Dramatic television footage showed a police officer firing on the animal to wrest the severed limb from its jaws.

Chang Po-yu, 38, from the southern Kaohsiung city's Shou Shan Zoo, was injecting the sick crocodile with anaesthetic when it attacked him.

(Associated Press)

Surgeons have reattached a Taiwanese vet's forearm after a 200-kilogram Nile crocodile chomped it off.

The male crocodile severed Chang Po-yu's forearm at the Shaoshan Zoo in the southern city of Kaohsiung when he tried to retrieve a tranquilliser dart from the reptile's hide so he could give it medication, zoo officials said.

The Liberty Times newspaper said Dr Chang failed to notice that the crocodile was not fully anaesthetised when he stuck his arm through an iron rail to medicate it.

A zoo worker shot the crocodile twice in the neck so colleagues could retrieve the arm.

It was reattached yesterday in an operation that lasted for seven hours.

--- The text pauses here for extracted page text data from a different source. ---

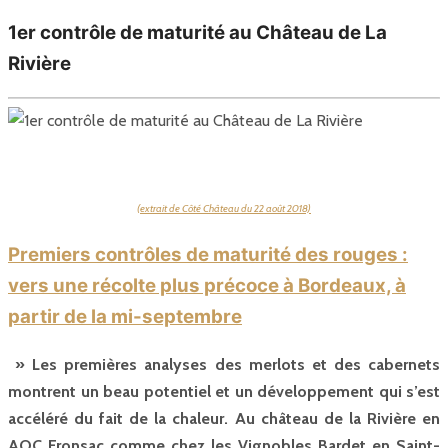
1er contrôle de maturité au Château de La
Rivière
(extrait de Côté Château du 22 août 2018)
Premiers contrôles de maturité des rouges :
vers une récolte plus précoce à Bordeaux, à
partir de la mi-septembre
» Les premières analyses des merlots et des cabernets
montrent un beau potentiel et un développement qui s’est
accéléré du fait de la chaleur. Au château de la Rivière en
AOC Fronsac comme chez les Vignobles Bardet en Saint-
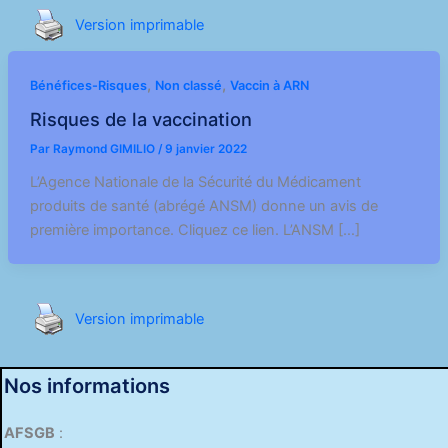
Version imprimable
,
,
Bénéfices-Risques
Non classé
Vaccin à ARN
Risques de la vaccination
Par
Raymond GIMILIO
/
9 janvier 2022
L’Agence Nationale de la Sécurité du Médicament
produits de santé (abrégé ANSM) donne un avis de
première importance. Cliquez ce lien. L’ANSM […]
Version imprimable
Nos informations
AFSGB
:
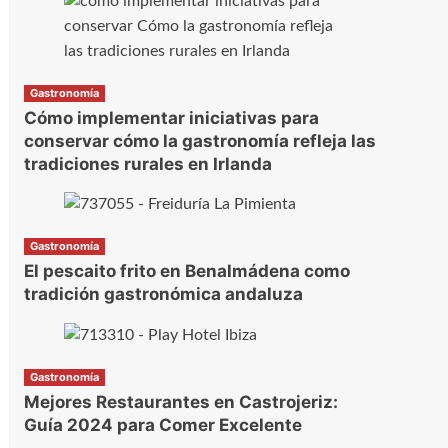
Gastronomía
Cómo implementar iniciativas para
conservar cómo la gastronomía refleja las
tradiciones rurales en Irlanda
Gastronomía
El pescaito frito en Benalmádena como
tradición gastronómica andaluza
Gastronomía
Mejores Restaurantes en Castrojeriz:
Guía 2024 para Comer Excelente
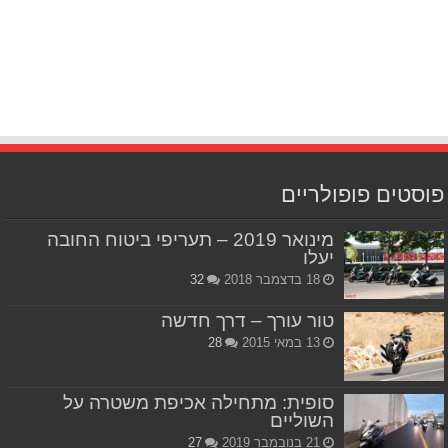
פוסטים פופולריים
מינואר 2019 – תעריפי ביטוח החובה
יעלו
18 בדצמבר 2018
32
טור עורך – דרך חדשה
13 במאי 2015
28
סופית: מתחילה אכיפת משטרה על
השוליים
21 בנובמבר 2019
27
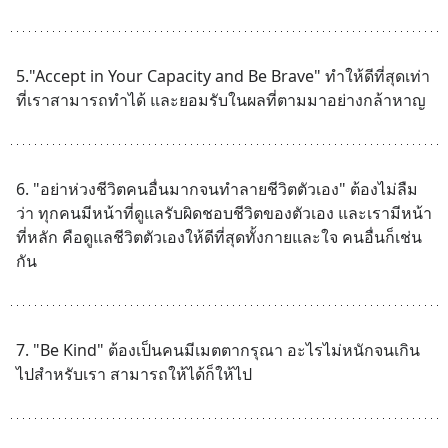
5."Accept in Your Capacity and Be Brave" ทำให้ดีที่สุดเท่า
ที่เราสามารถทำได้ และยอมรับในผลที่ตามมาอย่างกล้าหาญ
6. "อย่าห่วงชีวิตคนอื่นมากจนทำลายชีวิตตัวเอง" ต้องไม่ลืม
ว่า ทุกคนมีหน้าที่ดูแลรับผิดชอบชีวิตของตัวเอง และเรามีหน้า
ที่หลัก คือดูแลชีวิตตัวเองให้ดีที่สุดทั้งกายและใจ คนอื่นก็เช่น
กัน
7. "Be Kind" ต้องเป็นคนมีเมตตากรุณา อะไรไม่หนักจนเกิน
ไปสำหรับเรา สามารถให้ได้ก็ให้ไป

"The crocodile was unharmed, as we didn't find any bullet holes on its hide," zoo official Chen Potsun said.

"It probably was shocked and opened its mouth to let go of the limb."

The 17-year-old reptile is one of a pair of Nile crocodiles kept by the zoo. Known as a man-eater because of its voracious nature, the Nile crocodile is listed as an endangered species, and is rapidly disappearing from its native African habitat.

Mr Chen said the zoo bought the crocodile 10 years ago from a local resident who had kept it as a pet.